Laura Shapiro on…
American Originals: Rethinking the Pillsbury Bake-Off
The 1950′s and 1960′s were tumultuous decades in American food history, and nowhere is there better evidence of their contribution to our culinary sensibility than in the Pillsbury Bake-Off. The Bake-Off is often represented as a mirror of American cooking, but in truth, it’s far more of a case study in domestic ingenuity, honoring the impulse to invent, manipulate, and cajole. At mid-century, the startling configurations that won acclaim at the Bake-Off made perfect sense to the judges and contestants because they understood these dishes as emblems of pure creativity, rather than expressions of appetite. In this talk, Ms Shapiro will describe the rise of originality as a virtue in American cooking, exemplified by the triumph of Magic Marshmallow Crescent Puffs at the 1969 Bake-Off.

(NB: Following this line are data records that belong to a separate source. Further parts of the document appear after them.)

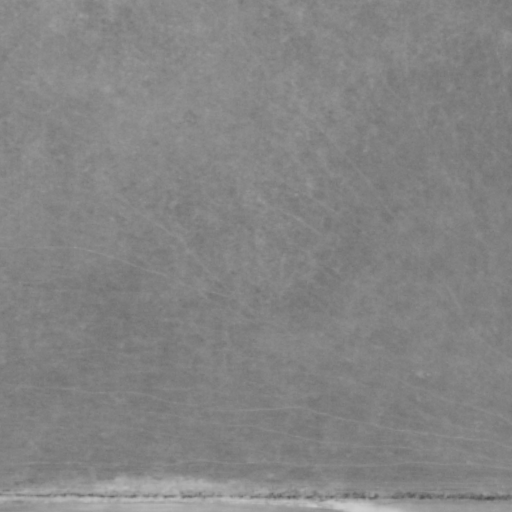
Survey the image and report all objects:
crop: (256, 256)
road: (255, 501)
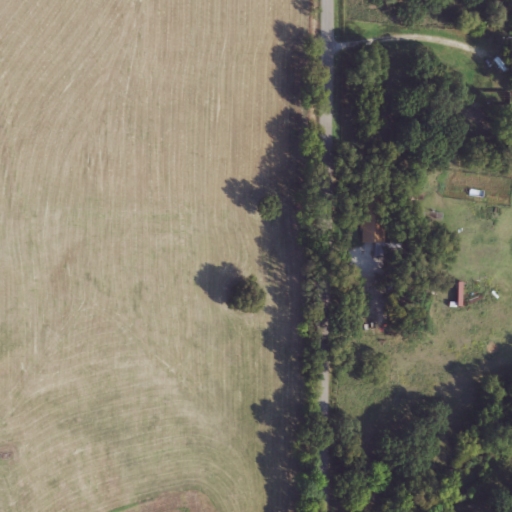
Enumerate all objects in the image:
road: (417, 31)
road: (324, 130)
road: (315, 385)
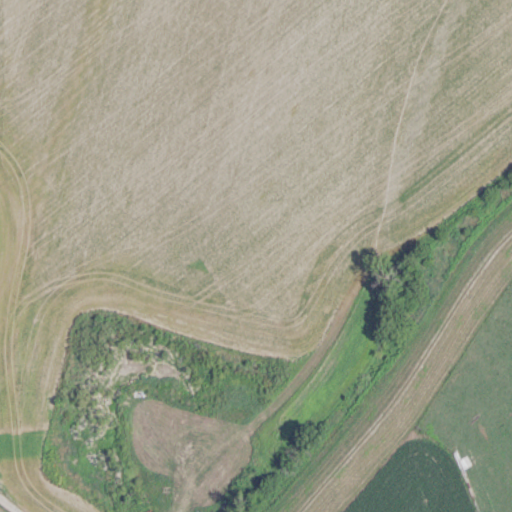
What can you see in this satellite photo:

Laura Shapiro was a columnist at The Real Paper (Boston) before beginning a 16-year run at Newsweek, where she covered food, women’s issues and the arts and won several journalism awards. Her essays, reviews and features have also appeared in The New Yorker, The New York Times, Conde Nast Traveler, Gourmet, Gastronomica, Slate and many other publications. Her first book was Perfection Salad: Women and Cooking at the Turn of the Century (1986), which the University of California Press has reissued with a new Afterword. She is also the author of Something from the Oven: Reinventing Dinner in 1950s America (Viking, 2004), and Julia Child (Penguin Lives, 2007), which won the award for Literary Food Writing from the International Association of Culinary Professionals in 2008. Her work is represented in the Library of America’s American Food Writing, The Virago Book of Food, and Best Food Writing 2002. She is a frequent speaker and panelist on culinary history, and contributed a regular column on a wide range of food topics to gourmet.com, the Gourmet magazine website. During 2009-10 she was a fellow at the Cullman Center for Scholars and Writers at the New York Public Library.
Most recently, she was co-curator for “Lunch Hour NYC,” an acclaimed exhibition documenting the mingled histories of New York City and the American midday meal, which opened at the New York Public Library in June 2012.